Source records

━━━━━━━━━━━━━━━━━━━━

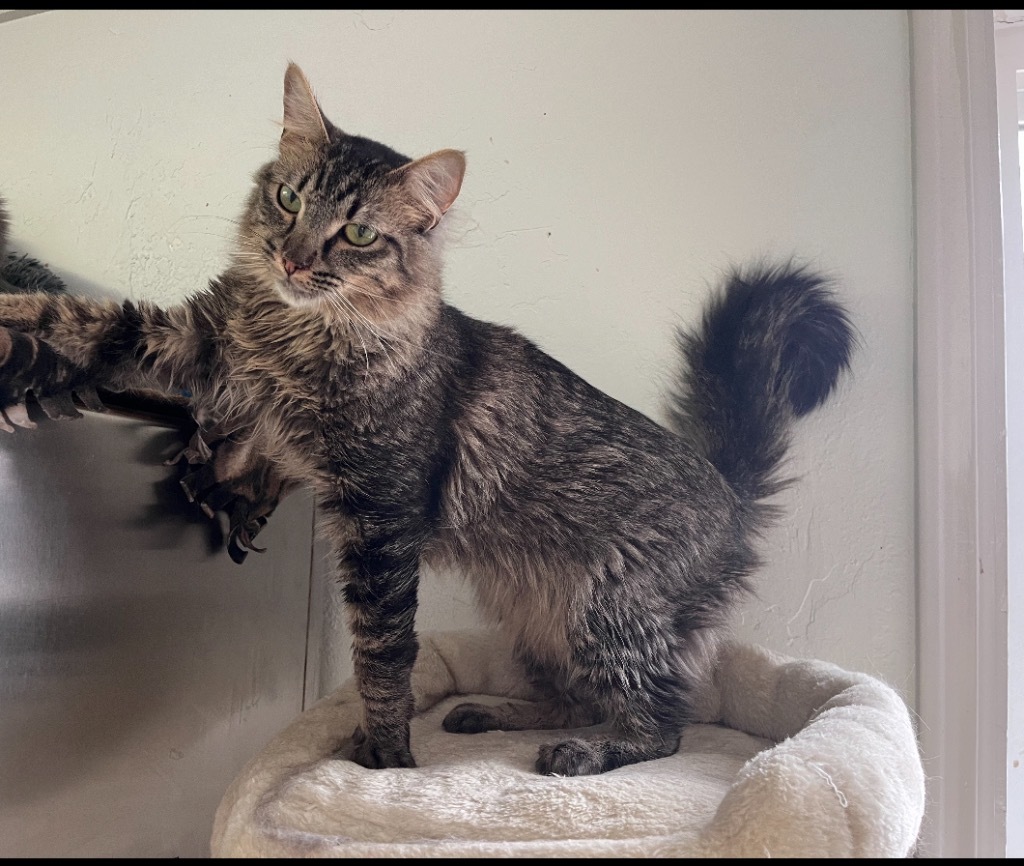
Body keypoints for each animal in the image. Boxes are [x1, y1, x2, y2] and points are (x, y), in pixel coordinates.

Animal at [0, 64, 851, 777]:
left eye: (358, 234)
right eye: (289, 200)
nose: (293, 261)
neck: (294, 336)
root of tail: (727, 487)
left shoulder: (380, 517)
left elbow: (382, 653)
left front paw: (381, 755)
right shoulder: (197, 341)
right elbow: (81, 321)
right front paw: (17, 327)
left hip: (606, 612)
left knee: (665, 720)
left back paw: (584, 753)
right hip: (534, 616)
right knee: (576, 695)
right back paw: (492, 714)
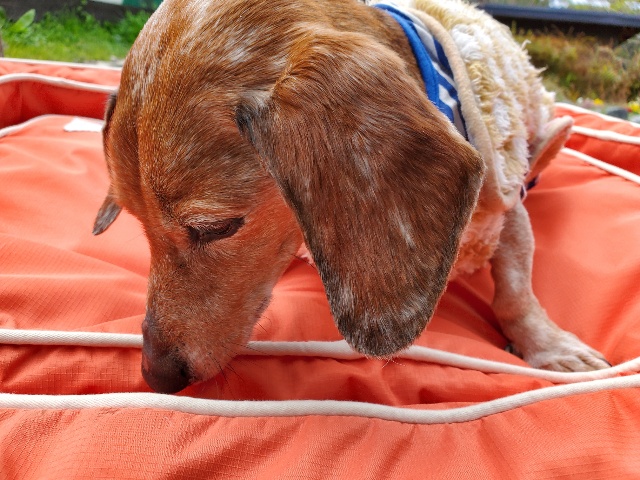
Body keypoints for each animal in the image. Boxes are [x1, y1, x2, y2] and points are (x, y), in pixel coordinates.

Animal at [94, 0, 610, 393]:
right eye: (136, 220)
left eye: (216, 228)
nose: (154, 377)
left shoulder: (508, 199)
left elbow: (515, 288)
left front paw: (549, 345)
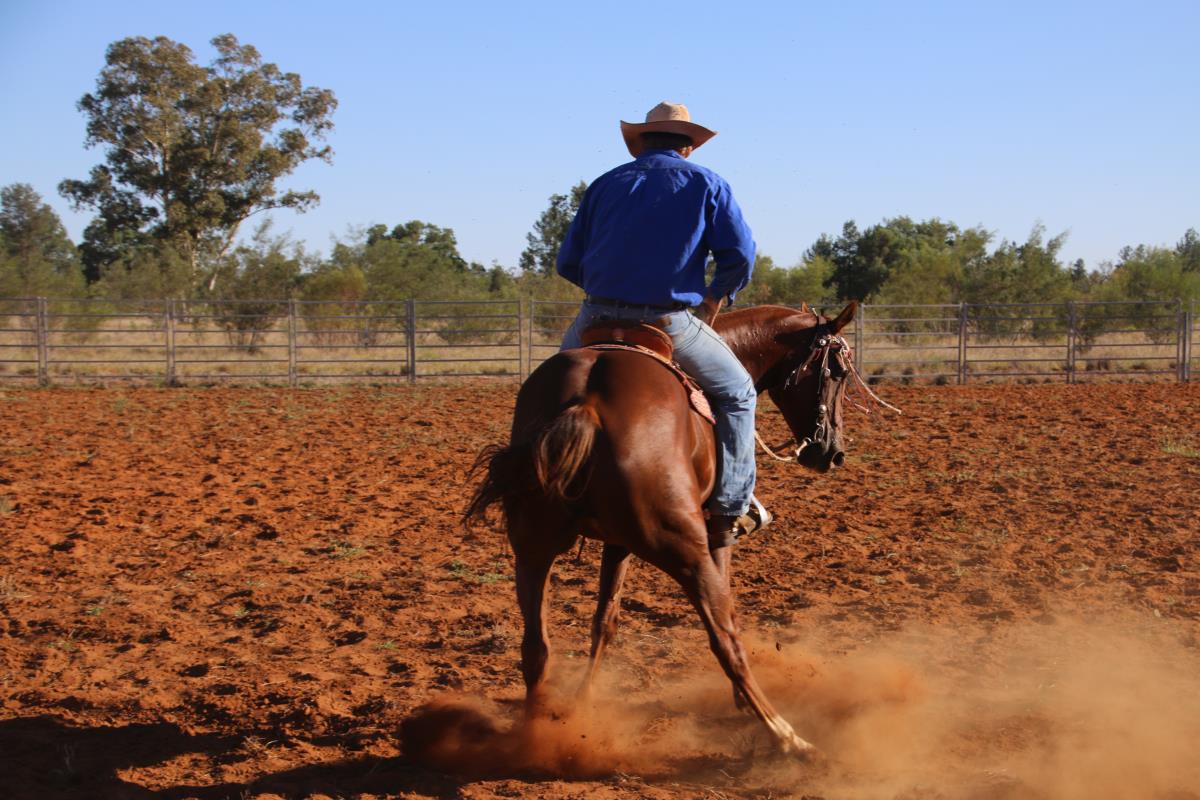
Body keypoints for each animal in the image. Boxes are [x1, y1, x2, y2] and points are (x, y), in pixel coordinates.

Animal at [466, 301, 869, 757]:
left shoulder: (617, 544)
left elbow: (605, 621)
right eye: (836, 372)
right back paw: (786, 735)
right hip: (684, 548)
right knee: (724, 638)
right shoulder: (716, 536)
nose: (832, 453)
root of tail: (585, 404)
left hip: (532, 549)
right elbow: (727, 611)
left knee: (536, 649)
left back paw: (534, 738)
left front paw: (584, 702)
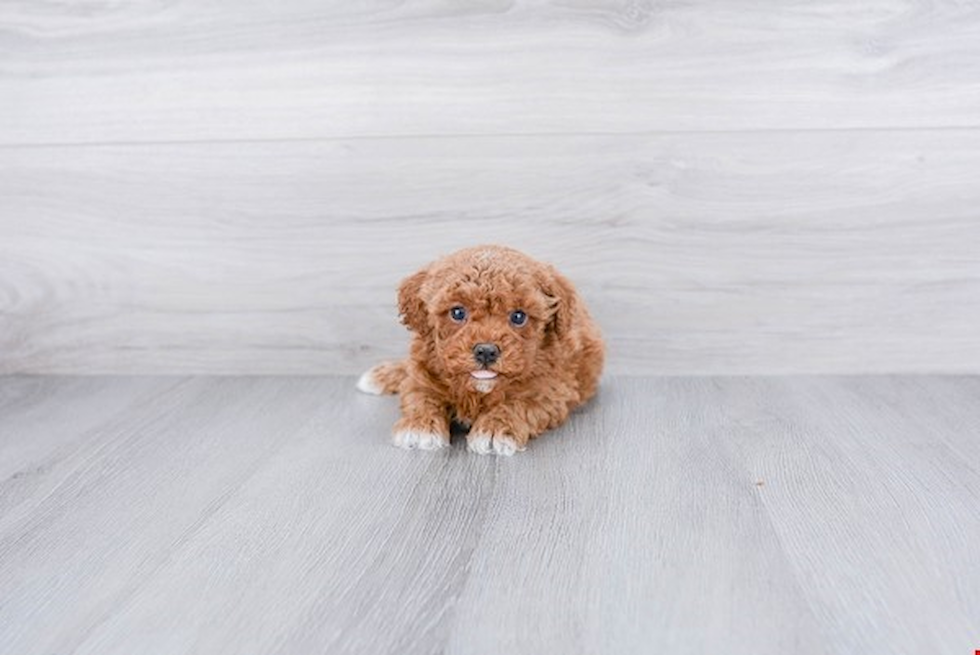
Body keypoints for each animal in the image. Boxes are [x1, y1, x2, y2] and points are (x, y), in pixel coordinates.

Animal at [358, 246, 604, 456]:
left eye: (518, 316)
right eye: (457, 312)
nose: (486, 351)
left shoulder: (550, 391)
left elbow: (516, 404)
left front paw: (494, 431)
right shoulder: (422, 374)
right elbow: (422, 396)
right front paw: (419, 427)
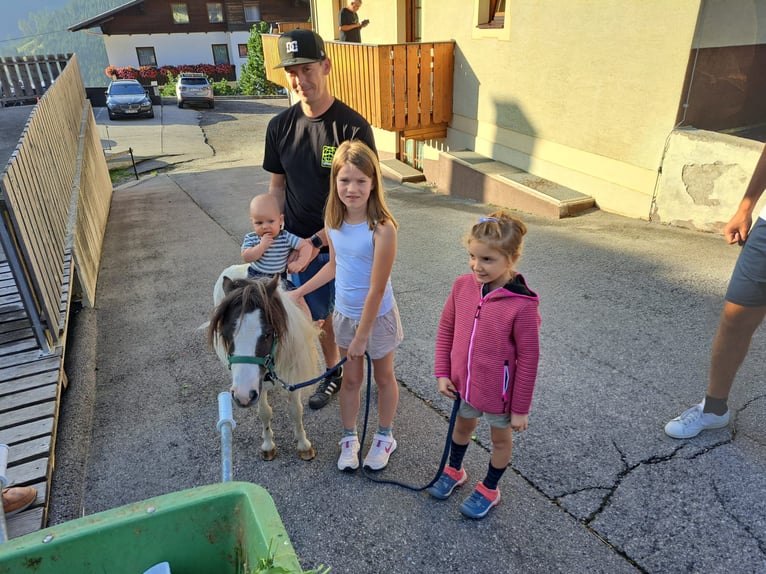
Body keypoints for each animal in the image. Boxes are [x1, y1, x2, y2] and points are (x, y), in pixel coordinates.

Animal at [208, 266, 322, 464]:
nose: (242, 396)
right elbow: (264, 413)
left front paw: (303, 445)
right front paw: (268, 445)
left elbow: (295, 411)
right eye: (225, 334)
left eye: (268, 333)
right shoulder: (256, 386)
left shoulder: (293, 379)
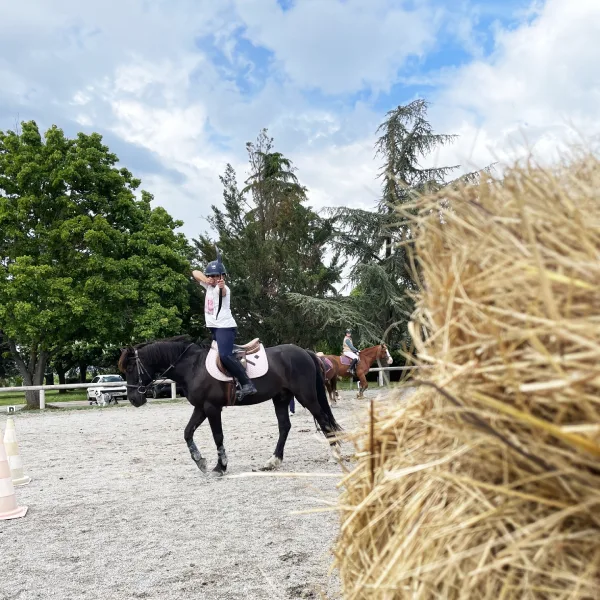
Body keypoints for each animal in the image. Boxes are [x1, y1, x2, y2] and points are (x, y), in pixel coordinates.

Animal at [118, 336, 342, 476]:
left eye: (130, 368)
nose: (133, 399)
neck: (193, 367)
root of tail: (305, 352)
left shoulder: (211, 408)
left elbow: (218, 436)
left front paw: (220, 466)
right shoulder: (200, 408)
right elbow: (187, 432)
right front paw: (200, 461)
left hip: (306, 397)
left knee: (323, 420)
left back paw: (336, 455)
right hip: (281, 398)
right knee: (284, 427)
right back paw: (273, 461)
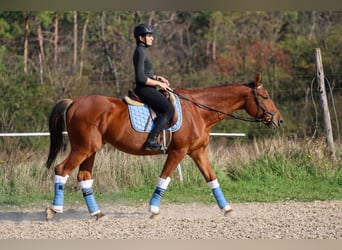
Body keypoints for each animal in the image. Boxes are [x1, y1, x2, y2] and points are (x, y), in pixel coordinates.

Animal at [44, 73, 282, 221]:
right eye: (265, 96)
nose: (279, 120)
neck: (199, 111)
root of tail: (75, 102)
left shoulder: (197, 152)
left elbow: (212, 179)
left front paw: (227, 209)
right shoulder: (178, 152)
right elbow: (164, 179)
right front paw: (153, 210)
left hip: (91, 150)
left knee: (84, 177)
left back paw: (97, 214)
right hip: (83, 148)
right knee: (61, 169)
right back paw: (54, 209)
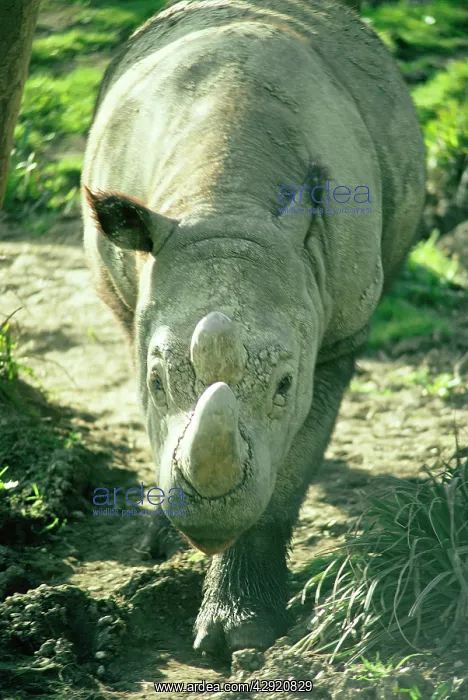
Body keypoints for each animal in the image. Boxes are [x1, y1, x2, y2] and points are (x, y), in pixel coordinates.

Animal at [81, 0, 426, 656]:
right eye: (157, 382)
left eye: (285, 384)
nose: (208, 520)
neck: (226, 200)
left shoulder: (335, 337)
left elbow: (283, 482)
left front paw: (241, 632)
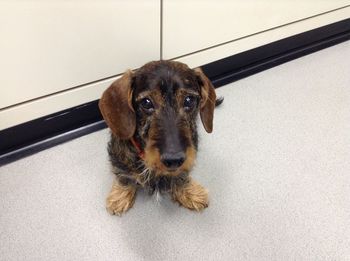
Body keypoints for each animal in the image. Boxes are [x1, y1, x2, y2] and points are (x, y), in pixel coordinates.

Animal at [98, 60, 221, 214]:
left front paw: (190, 193)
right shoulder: (118, 157)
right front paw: (120, 197)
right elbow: (123, 175)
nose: (174, 160)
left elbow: (182, 175)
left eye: (189, 100)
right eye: (146, 102)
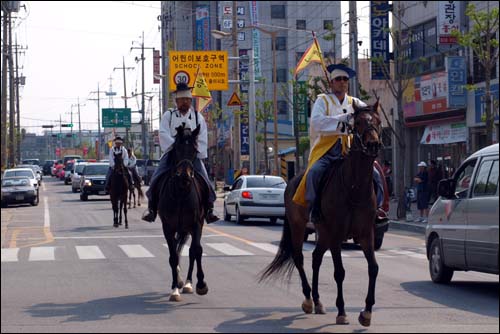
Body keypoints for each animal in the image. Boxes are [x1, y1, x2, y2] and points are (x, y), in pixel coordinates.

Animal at [262, 101, 382, 326]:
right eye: (358, 123)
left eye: (378, 121)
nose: (373, 144)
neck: (355, 187)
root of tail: (292, 181)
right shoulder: (336, 234)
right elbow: (339, 272)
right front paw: (342, 311)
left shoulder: (366, 234)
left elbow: (373, 268)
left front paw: (367, 312)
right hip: (299, 227)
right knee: (299, 258)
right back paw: (308, 299)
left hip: (323, 232)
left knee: (316, 257)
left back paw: (317, 301)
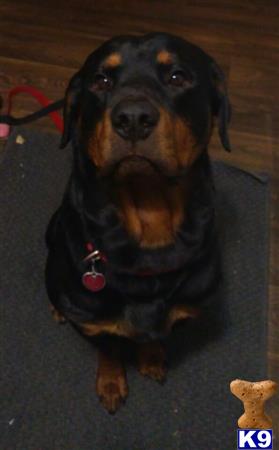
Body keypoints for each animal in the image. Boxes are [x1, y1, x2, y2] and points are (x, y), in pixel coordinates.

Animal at [44, 30, 231, 412]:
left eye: (177, 76)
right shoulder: (94, 321)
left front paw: (151, 357)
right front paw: (111, 382)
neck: (149, 211)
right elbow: (109, 347)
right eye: (100, 81)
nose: (132, 117)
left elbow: (154, 334)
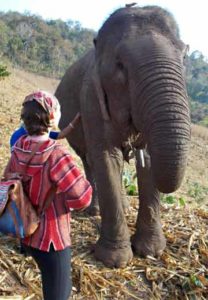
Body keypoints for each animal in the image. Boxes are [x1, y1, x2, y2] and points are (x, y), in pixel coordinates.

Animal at [54, 4, 190, 268]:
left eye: (184, 57)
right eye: (120, 66)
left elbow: (149, 161)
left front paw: (150, 251)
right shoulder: (92, 98)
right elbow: (107, 157)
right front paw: (115, 260)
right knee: (90, 161)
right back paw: (95, 211)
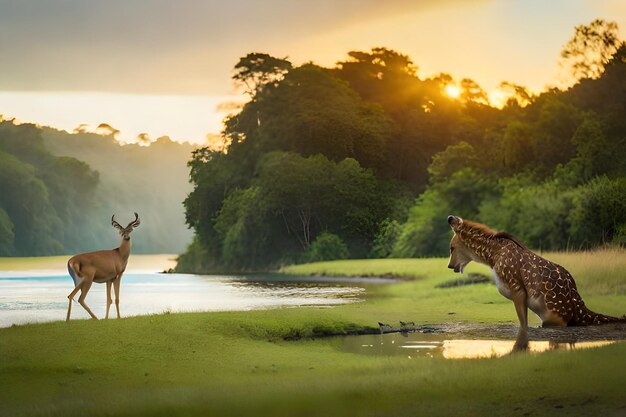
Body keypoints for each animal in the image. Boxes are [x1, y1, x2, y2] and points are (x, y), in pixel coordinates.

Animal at [446, 214, 620, 344]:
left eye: (451, 247)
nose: (450, 265)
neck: (492, 257)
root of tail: (579, 304)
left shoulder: (517, 288)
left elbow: (523, 324)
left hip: (554, 319)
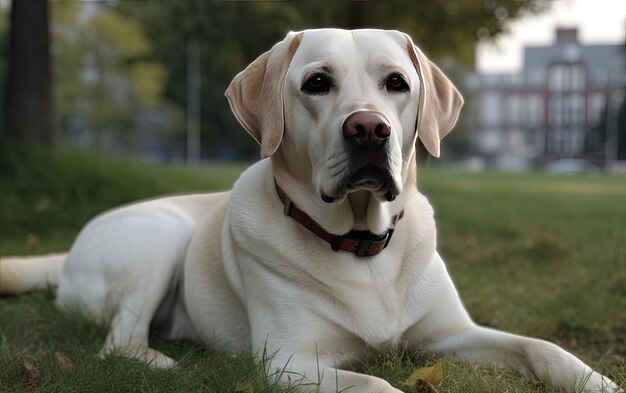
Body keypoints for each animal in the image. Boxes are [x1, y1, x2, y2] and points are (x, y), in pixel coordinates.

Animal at [1, 28, 620, 392]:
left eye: (397, 83)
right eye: (317, 83)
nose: (369, 129)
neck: (363, 243)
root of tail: (66, 255)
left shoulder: (450, 333)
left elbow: (539, 346)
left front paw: (596, 380)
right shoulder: (289, 361)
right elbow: (377, 385)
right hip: (158, 238)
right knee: (119, 342)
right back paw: (165, 359)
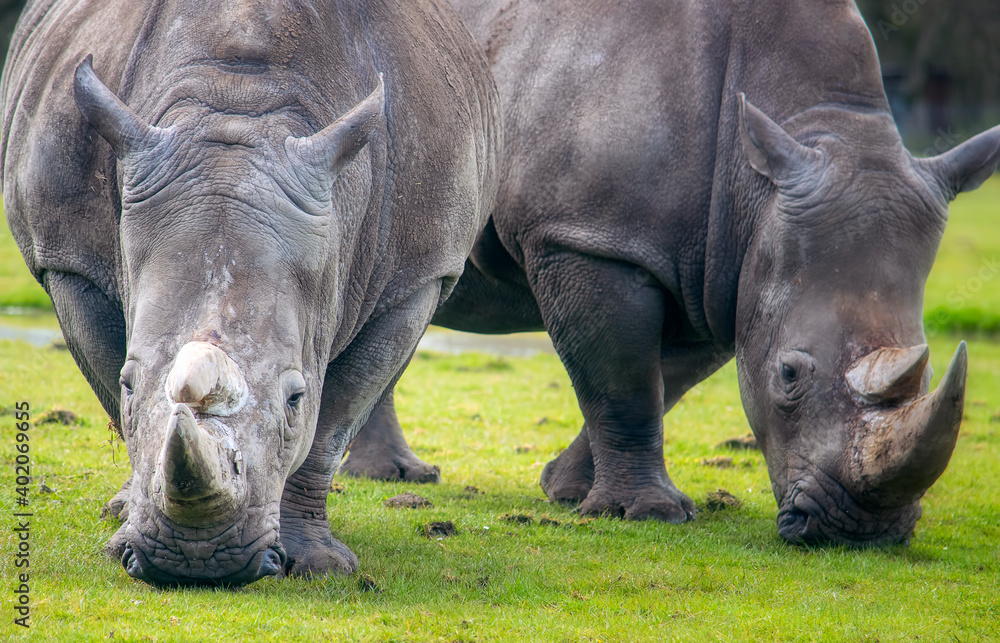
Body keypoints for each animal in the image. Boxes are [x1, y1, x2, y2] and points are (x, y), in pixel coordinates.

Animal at [1, 0, 499, 585]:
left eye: (294, 398)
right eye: (129, 385)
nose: (198, 560)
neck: (239, 106)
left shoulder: (418, 278)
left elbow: (333, 421)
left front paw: (318, 566)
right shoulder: (67, 261)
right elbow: (110, 387)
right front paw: (119, 540)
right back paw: (120, 510)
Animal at [345, 0, 1000, 546]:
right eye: (788, 375)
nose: (860, 530)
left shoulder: (721, 272)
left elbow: (663, 380)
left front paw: (568, 491)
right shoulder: (589, 238)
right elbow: (625, 381)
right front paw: (646, 514)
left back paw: (393, 475)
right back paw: (390, 477)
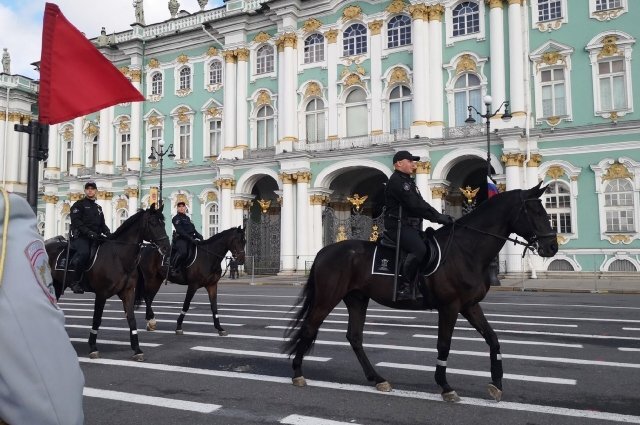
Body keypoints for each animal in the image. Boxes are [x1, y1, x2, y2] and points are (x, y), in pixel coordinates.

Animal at [46, 204, 169, 360]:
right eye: (153, 222)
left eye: (163, 223)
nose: (167, 247)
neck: (118, 257)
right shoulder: (101, 294)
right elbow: (97, 319)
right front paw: (93, 347)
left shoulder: (128, 292)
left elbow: (131, 319)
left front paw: (137, 349)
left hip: (56, 286)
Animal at [282, 183, 556, 400]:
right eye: (535, 211)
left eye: (546, 208)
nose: (552, 246)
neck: (465, 250)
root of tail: (323, 251)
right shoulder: (450, 306)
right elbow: (444, 345)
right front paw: (445, 386)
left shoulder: (469, 305)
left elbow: (493, 339)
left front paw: (497, 383)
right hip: (327, 298)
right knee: (309, 328)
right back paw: (297, 373)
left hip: (357, 299)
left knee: (355, 337)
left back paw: (377, 378)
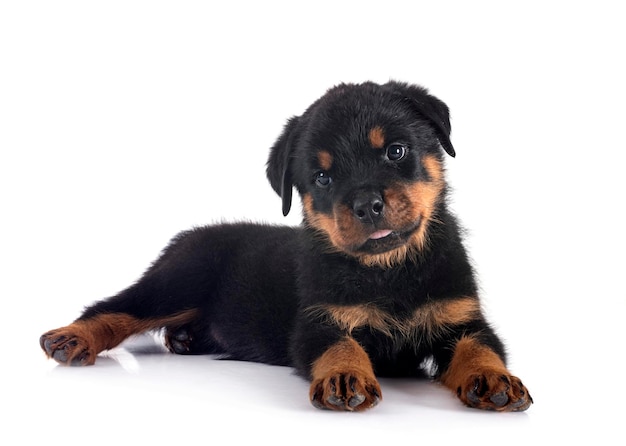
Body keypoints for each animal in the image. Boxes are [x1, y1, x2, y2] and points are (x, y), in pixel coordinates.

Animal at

━━━━━━━━━━━━━━━━━━━━

* Work task
When you reach the line that has "left elbow: (523, 324)" in the data above, start repeating lines exactly, and stop after the line that has "nose: (552, 246)"; pictures stay out.

* Answer to this task
left elbow: (523, 324)
left hip: (554, 319)
Body keypoints for each animal in the image. Boxes are [x1, y1, x2, y2] and points are (x, y), in pixel coordinates.

Animal at [1, 28, 620, 392]:
left eye: (397, 83)
right eye: (317, 83)
nose: (369, 129)
neck: (363, 243)
root of tail: (66, 255)
left shoulder: (450, 333)
left elbow: (539, 346)
left front paw: (596, 380)
right shoulder: (289, 361)
right elbow: (377, 385)
right hip: (158, 238)
right knee: (119, 342)
right back paw: (165, 359)
Body keypoints for each animal in the image. Boxes are [x1, y1, x2, y2] and points are (x, y), in pixel coordinates.

Animal at [1, 0, 499, 585]:
left eye: (294, 398)
right eye: (129, 385)
nose: (198, 560)
neck: (239, 106)
left shoulder: (418, 278)
left elbow: (333, 421)
left front paw: (318, 566)
right shoulder: (67, 261)
right elbow: (110, 387)
right front paw: (119, 540)
right back paw: (120, 510)
Animal at [345, 0, 1000, 546]:
right eye: (788, 375)
nose: (860, 530)
left shoulder: (721, 272)
left elbow: (663, 380)
left front paw: (568, 491)
right shoulder: (589, 238)
right elbow: (625, 381)
right front paw: (646, 514)
left back paw: (393, 475)
right back paw: (390, 477)
Body keypoints for each animal in the image. Boxes are [x1, y1, x2, y2] and points are (x, y), in pixel coordinates.

Animal at [46, 204, 169, 360]:
right eye: (153, 222)
left eye: (163, 223)
nose: (167, 247)
neck: (118, 257)
right shoulder: (101, 294)
right elbow: (97, 319)
right front paw: (93, 347)
left shoulder: (128, 292)
left elbow: (131, 319)
left front paw: (137, 349)
left hip: (56, 286)
Animal at [282, 183, 556, 400]:
right eye: (535, 211)
left eye: (546, 208)
nose: (552, 246)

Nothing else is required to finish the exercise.